There really is no ‘I’ in rugby.  No single performance, no lone celebrations to be applauded and spotlighted.  Yes of course all people have good days and bad days and some play better than others, but the teams that are the most successful are those that play – win or lose – together, as a squad.  Take a look at England’s performance yesterday!  Yes the media have rubbished it and the Scottish have played down their own inadequacies by trying to highlight England’s, but just look at the video again.  See the union in the English team, when one mistake is made all the players rally round that person, when someone works well and hard, it is accepted as a whole team effort.  There was no showboating, gloating, playing to the crowds, just hard honest graft and the result to show for it.  Ugly rugby people call it?  I still think, even with messy play like that it’s the most beautiful game to watch.

The old saying is that football is a gentleman’s sport played by hooligans and rugby is a hooligan’s sport played by gentlemen and this is the description that will always define rugby for me.  But the thing that has always grabbed me about rugby and appealed ever since I began to understand the difference between the rugby players and the footballers, is the attitude.  This carries forward from the minis and right up to the adult teams but it is in the junior rugby it will be most apparent.  In those players of years to come and the most susceptible age range for making decisions that affects their entire futures.  These rugby boys who play are mid-pubescent, emotional, erratic, hormonal and discovering themselves all at the same time.  And as a hobby on a Sunday morning they chose to ruck hard and fast in the mud, scrum close and personal in another teams body heat and run into players twice their weight and height with a joy and fearlessness no other sport has seen.  These boys are taught from touch to contact not only about how to behave on the pitch, but valuable lessons for all aspects of life.  Respect for authority (even if you don’t like it), support for your teammates (because showboating doesn’t win you prizes – or friends), not to take yourself too seriously (because clubhouse banter will knock that right out of you) and to know there are people who would put their body on the line for you and the team, just as you would for them.

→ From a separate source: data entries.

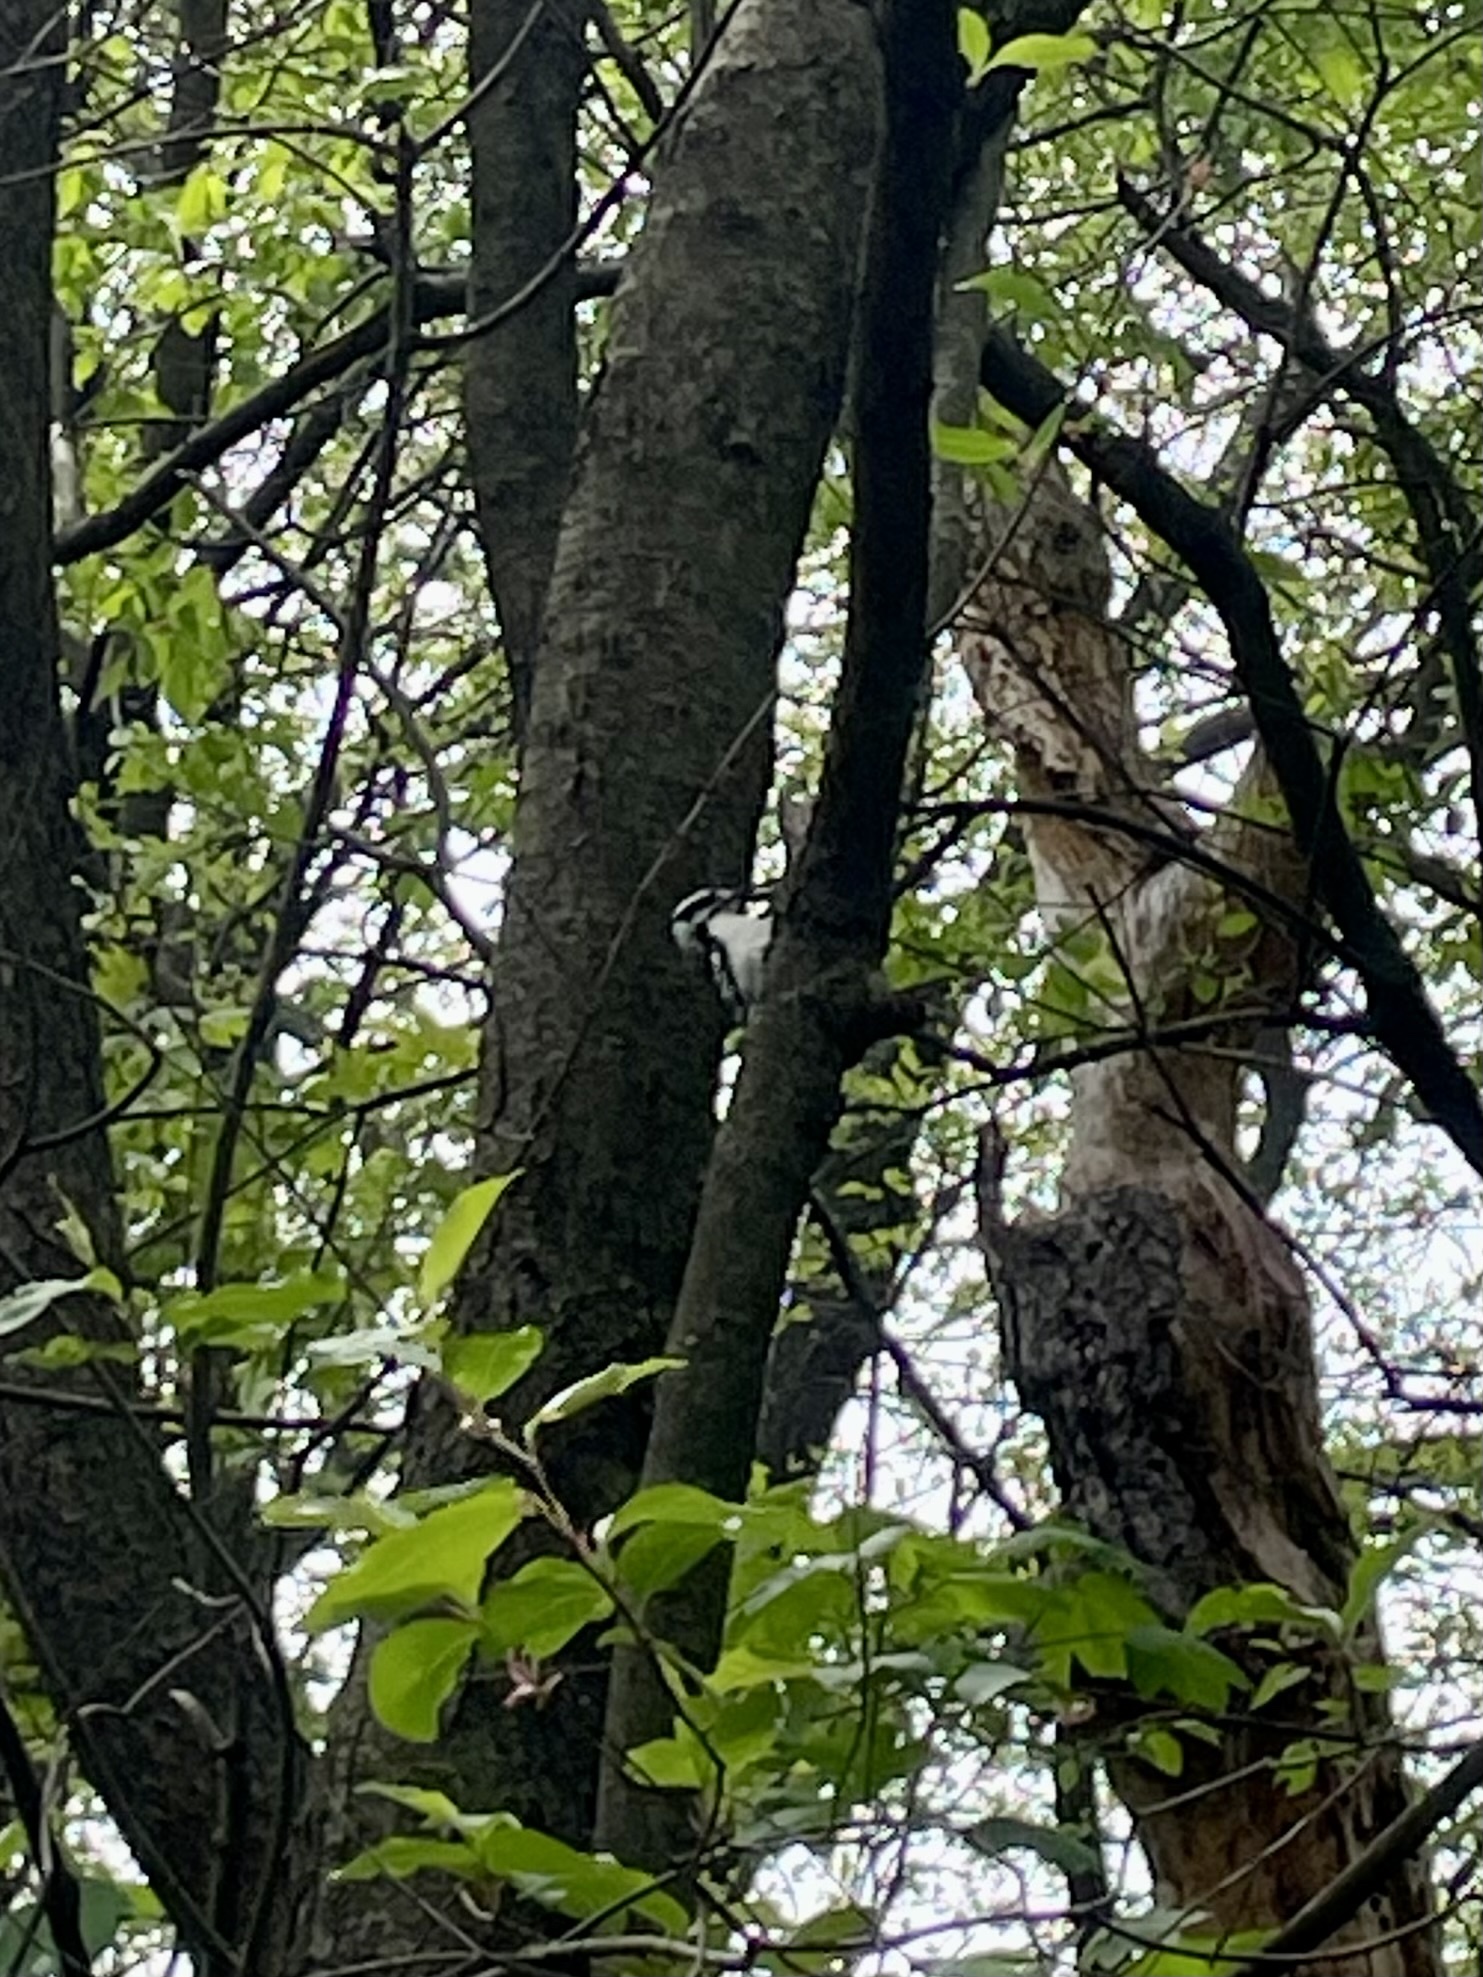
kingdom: Animalia
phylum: Chordata
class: Aves
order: Piciformes
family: Picidae
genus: Dryobates
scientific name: Dryobates pubescens
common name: Downy woodpecker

Rugby could never be just a sport and be as big as it is.  It seeps into countries you would have expected to shun it and is played in the places you would least expect it.  It joins people together and brings a sense of belonging to millions.  And all the while it teaches and moulds us for life’s games and field’s of play.  There is a certain pride that being a rugby fan brings that no other sport can match and it is the feeling of being a part of something great; a feeling I wouldn’t trade for all the transfer fees in all the world.

A hooligan’s sport played by gentlemen?  Just remember; we’re all living proof of the future of that.